[Pythonmac-SIG] A newbie wonders about GUIs

Bob Savage bobsavage@mac.com
Tue, 12 Feb 2002 22:10:40 -0600


Since there has been some discussion of GUI alternatives for Python on the
Mac, I thought I would mention a couple. I can't say that these are perfect
methods for doing your GUI-Mac-Python thing (then again we were talking
about wxWindows, Qt, and TK, so...), and these are *NOT* cross-platform
options, but they deserve mention:

    PyObjC - using Cocoa stuff from Python. MacOSX only. Still in an early
state, but great promise.

    AppleScript Glue - With AppleScript Studio being able to make full
applications, it probably is possible to integrate with Python by calling
abck and forth, and/or launching python subroutines. Might be difficult to
pull it of, but we already had suggestions about calling from Python to
Java, and above (PyObjC) from Python to Objective-C, so I thought this was
worth a mention.

    Mac modules (Carbon wrappers) - MacPython comes with Python modules
which enable you to call through to the traditional MacOS ToolBox routines.
For those who don't know what the toolbox is, think an earlier version of
Carbon. Of the three methods here, this would have to be considered the most
mature method for creating a GUI on the Mac, in fact nothing else really
compares with it, in this regard, with the possible exception of TKinter.

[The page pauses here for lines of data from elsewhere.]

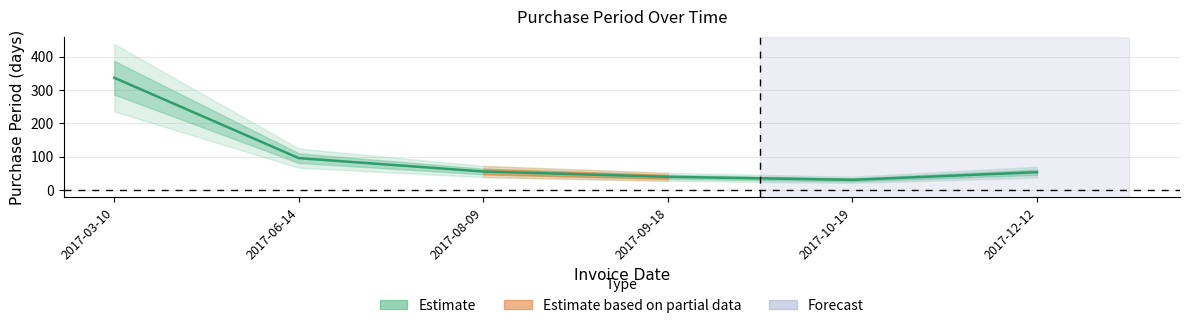

Approximately how many times larger is the value at 2017-12-12 compared to 2017-08-09?

1.0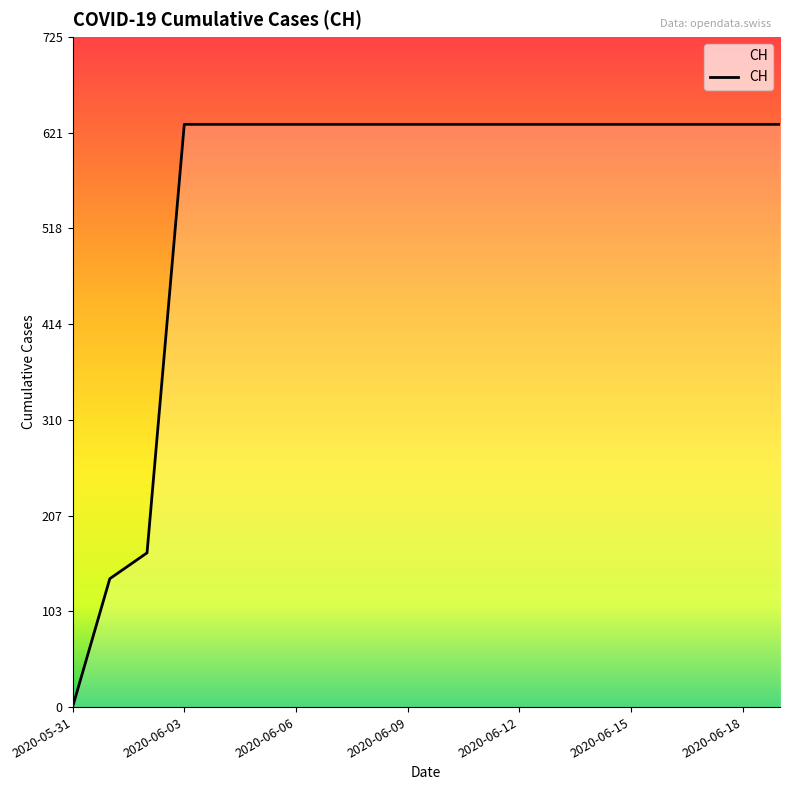

What is the maximum value shown in the chart?

631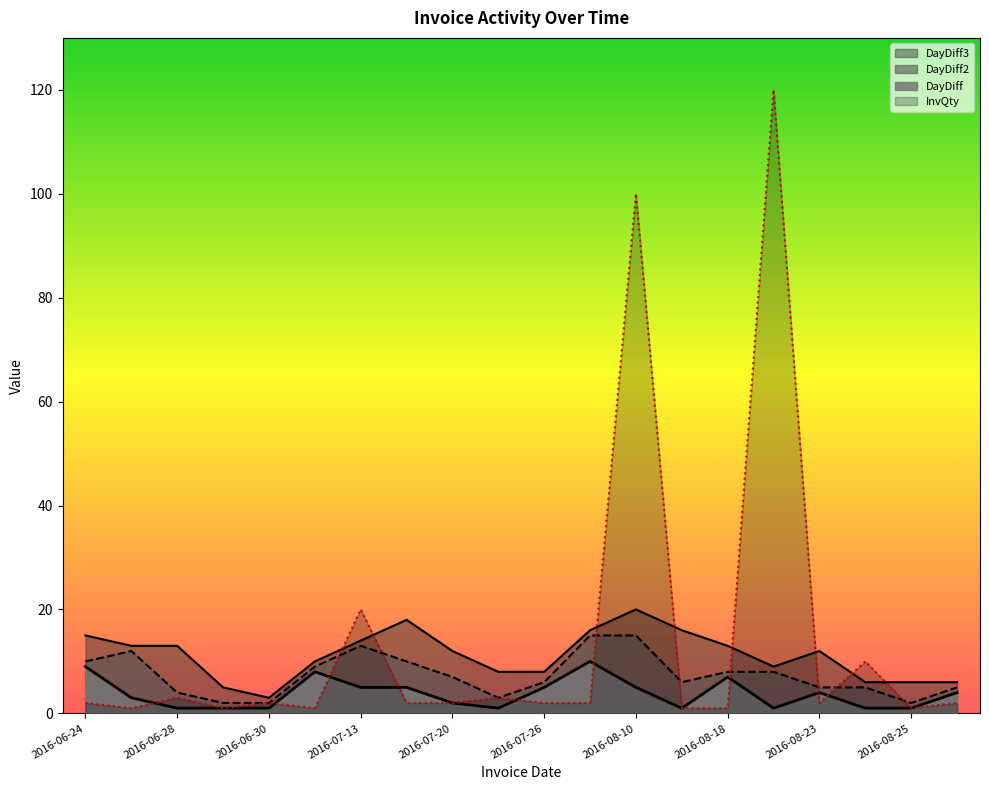

What position from the left is 2016-06-29?

4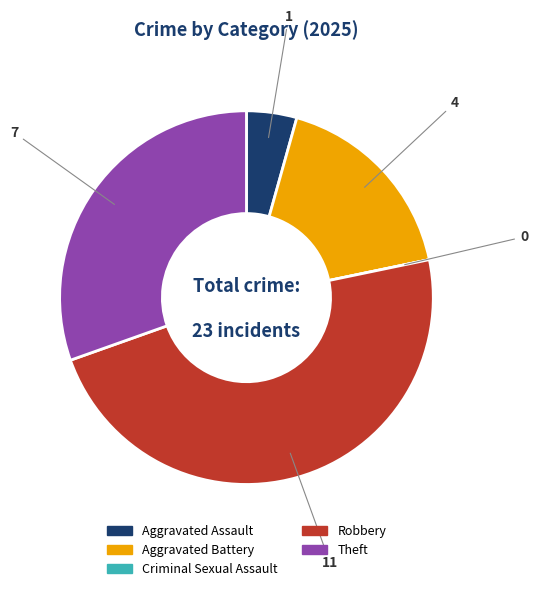

Which category has the biggest portion of the pie?

Robbery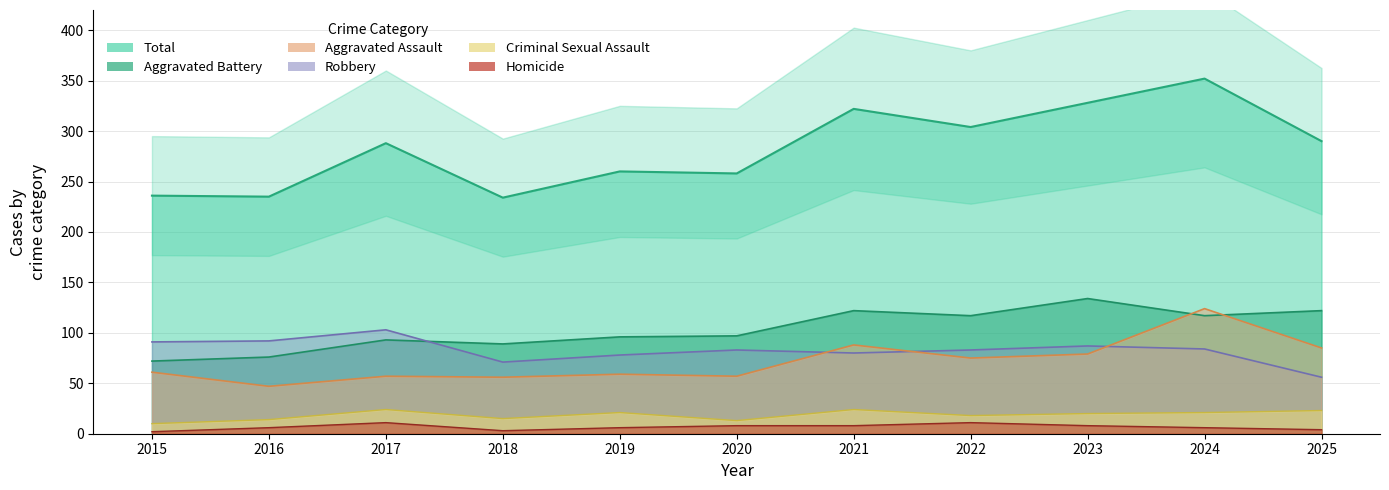

Which series changed the most between 2018 and 2023?

Total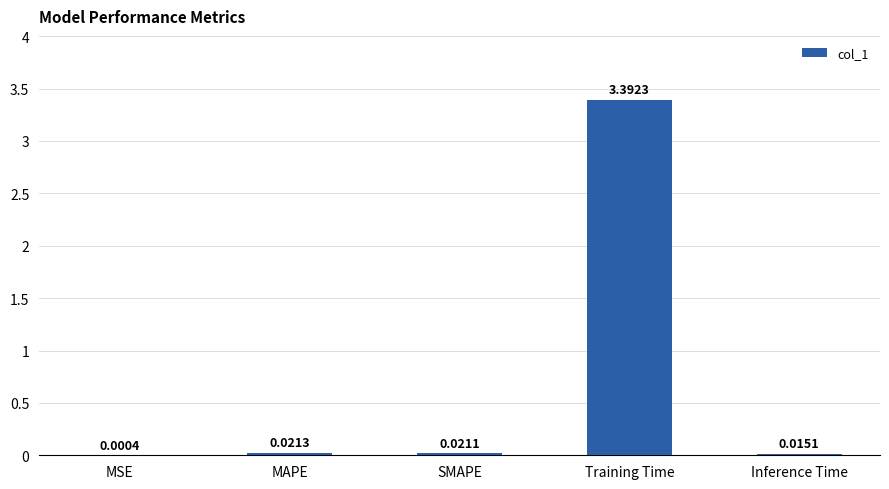

Are the bars horizontal?

No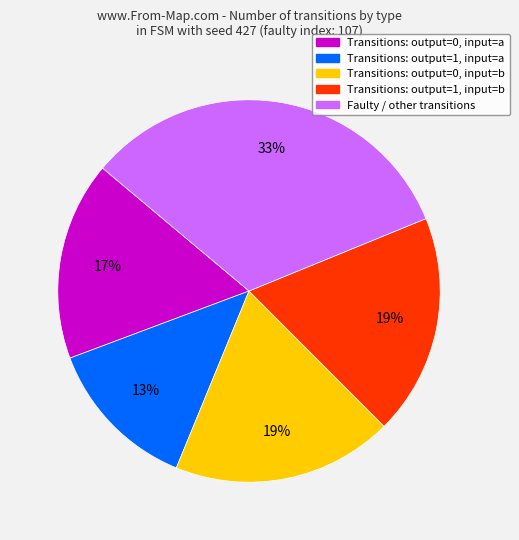

What is the largest slice in the pie chart?

Faulty / other transitions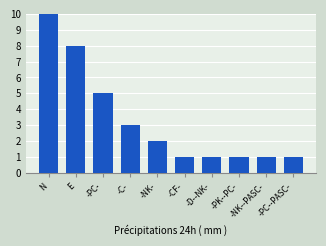

List the labels in order of value, smallest first.

-CF-, -D--NK-, -PK--PC-, -NK--PASC-, -PC--PASC-, -NK-, -C-, -PC-, E, N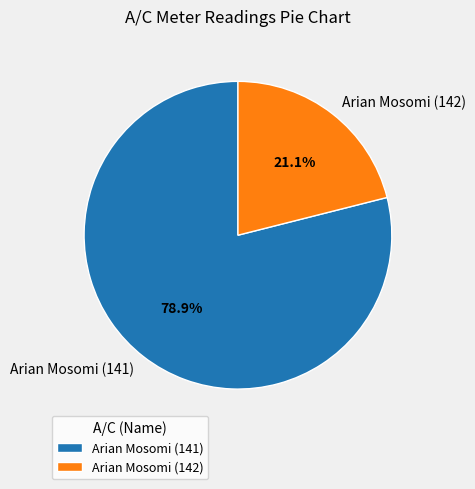

How many segments does this pie chart have?

2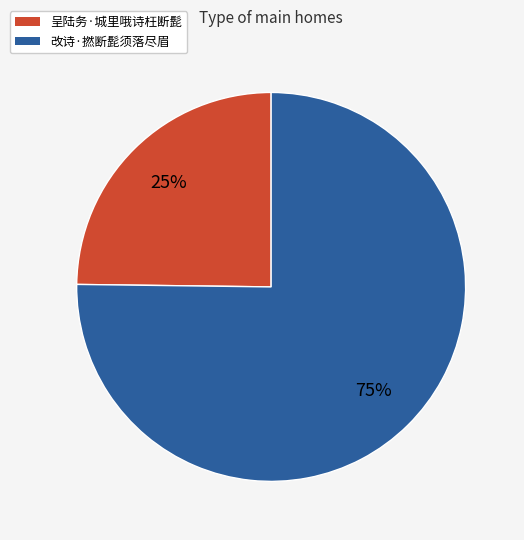

To the nearest percent, what is the difference between the 改诗·撚断髭须落尽眉 and 呈陆务·城里哦诗枉断髭 slice percentages?

50%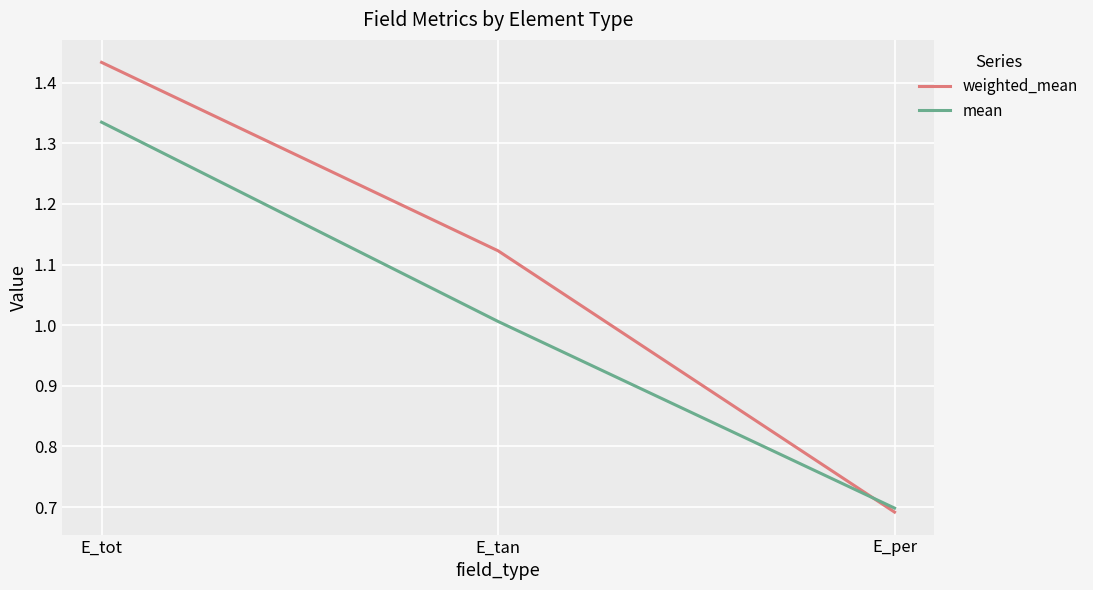

Rank the series at E_tan from lowest to highest value.

mean, weighted_mean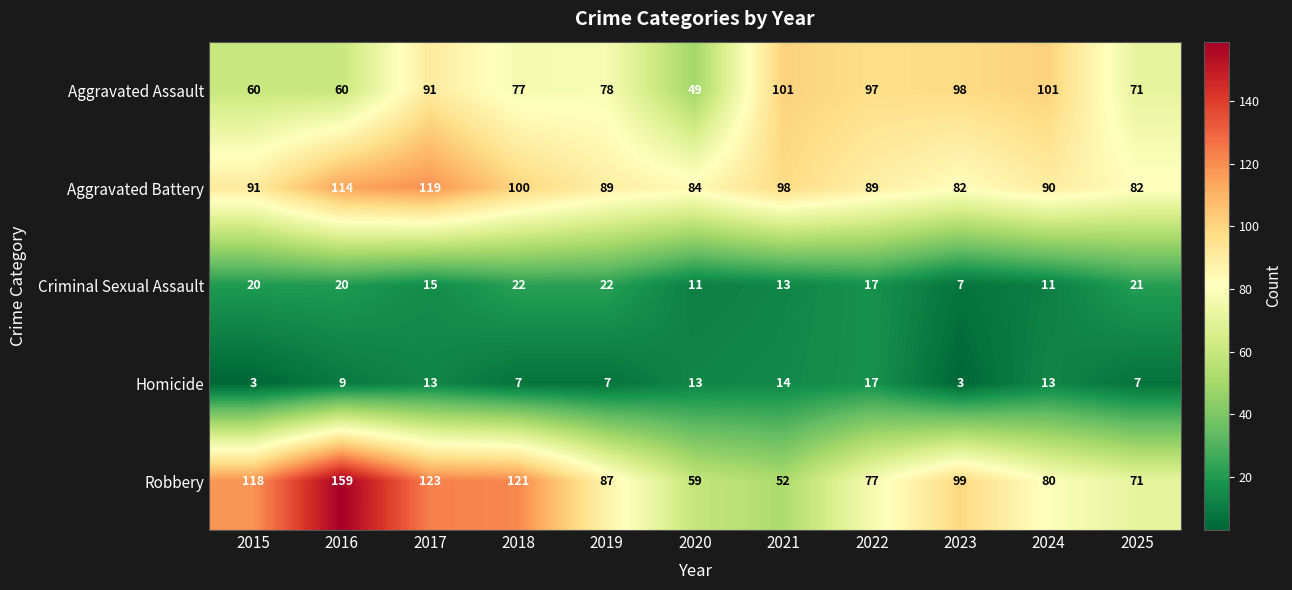

How many data points in Homicide are less than 9?

5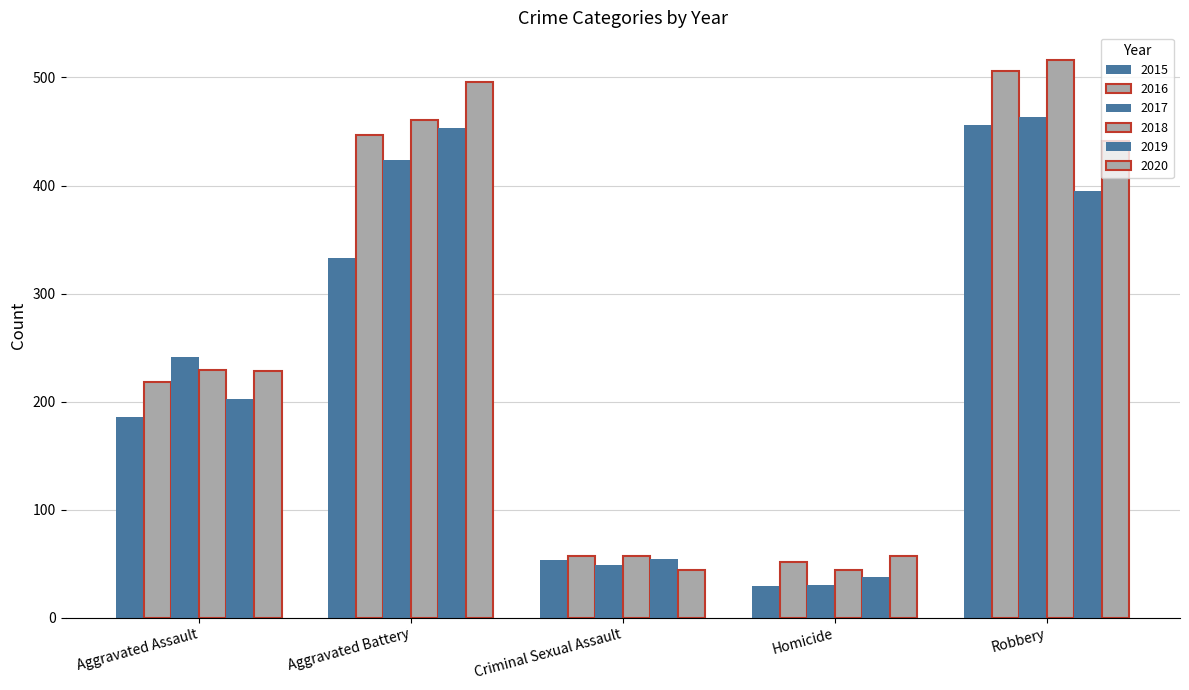

What is the difference between the maximum and minimum values in the 2018 series?

472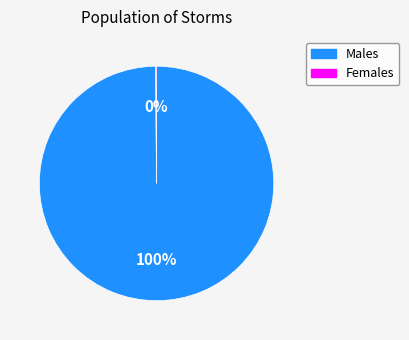

Is there a majority slice in this chart?

Yes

To sum up: For those new to the MacPython scene, things might look bleak
because none of the methods are perfect (stable, cross-platform,
feature-rich, and lick-able), but really there are many exciting projects,
and, although the introduction of OSX has, in the short run, made things
more complicated, it has jump-started several projects (Qt, was already
mentioned in this respect). The roads are not paved, but things are exciting
-- this is the life of the MacOSX-Pythoniers!